Data block:
--- START ---
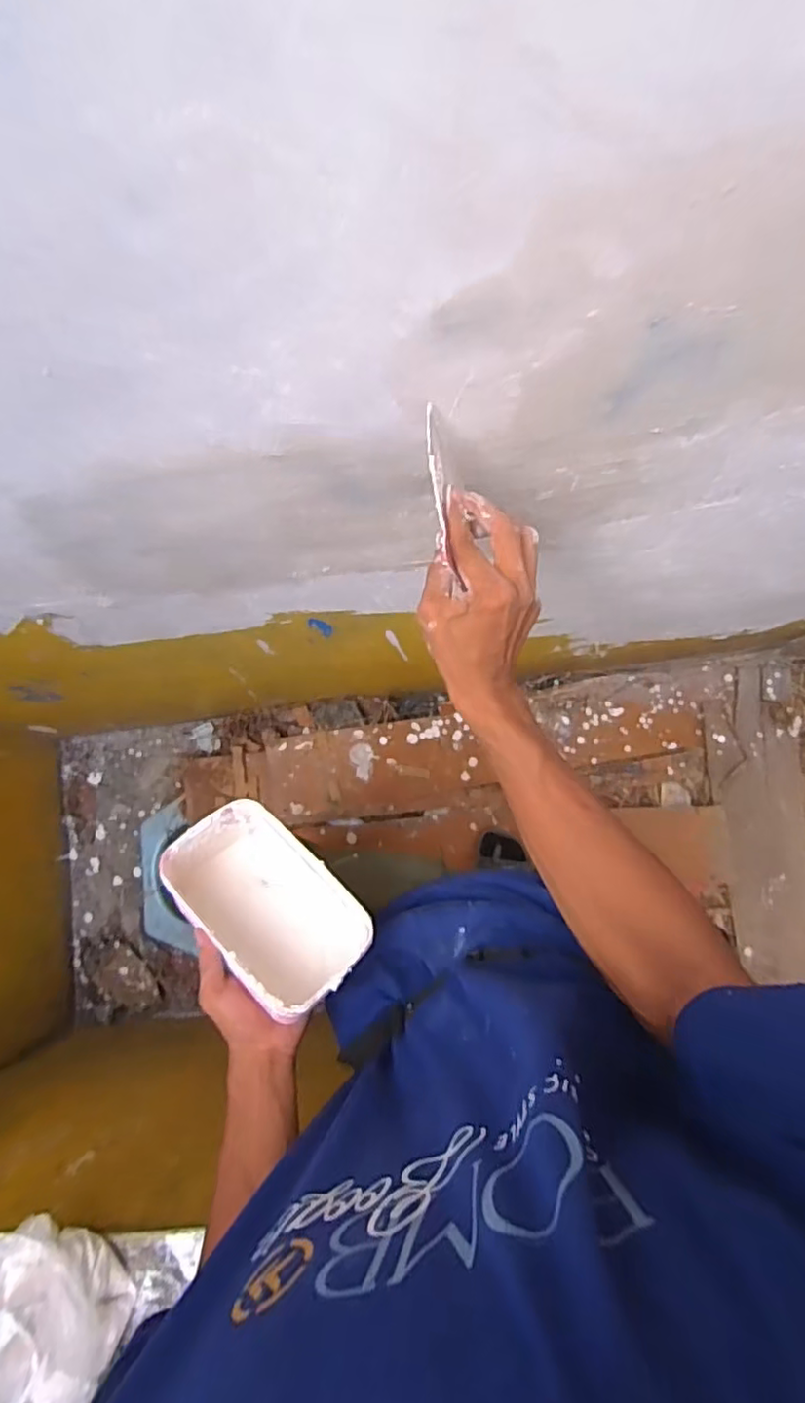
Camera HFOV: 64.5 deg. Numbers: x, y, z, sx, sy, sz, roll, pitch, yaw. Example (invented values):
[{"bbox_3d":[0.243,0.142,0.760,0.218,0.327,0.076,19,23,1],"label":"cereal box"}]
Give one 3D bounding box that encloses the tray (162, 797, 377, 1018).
[{"bbox_3d":[-0.122,0.184,0.585,0.192,0.080,0.117,41,57,17],"label":"tray"}]

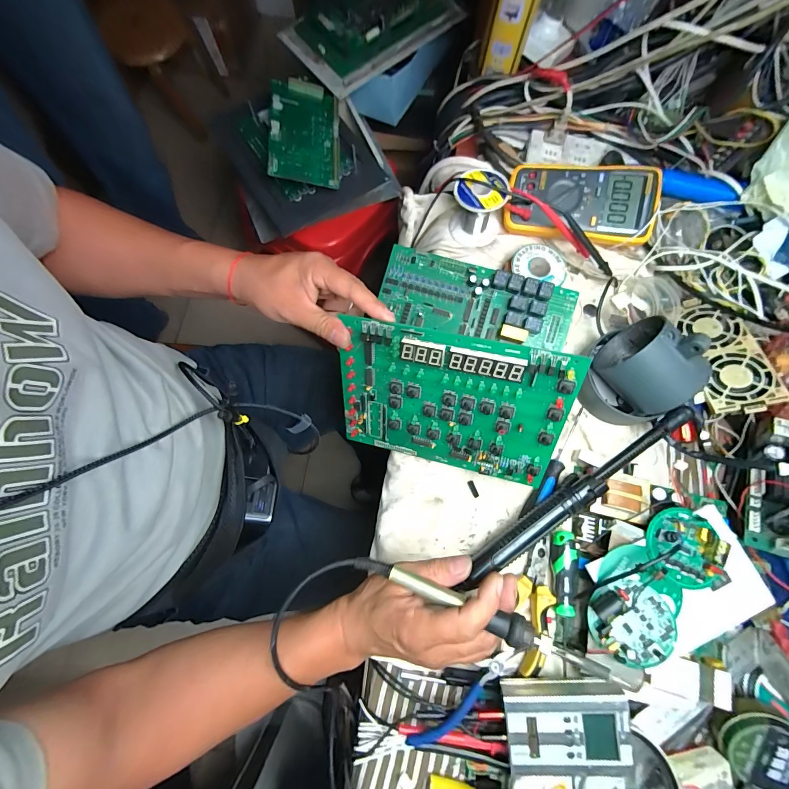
--- END ---
Prompt: Once the pictures are set aside, give the rest of the material again unchanged.

Reply:
Camera HFOV: 64.5 deg. Numbers: x, y, z, sx, sy, sz, roll, pitch, yaw. Example (invented values):
[{"bbox_3d":[0.243,0.142,0.760,0.218,0.327,0.076,19,23,1],"label":"cereal box"}]
Give one 3D bounding box that encloses the tray (162, 797, 377, 1018).
[{"bbox_3d":[-0.122,0.184,0.585,0.192,0.080,0.117,41,57,17],"label":"tray"}]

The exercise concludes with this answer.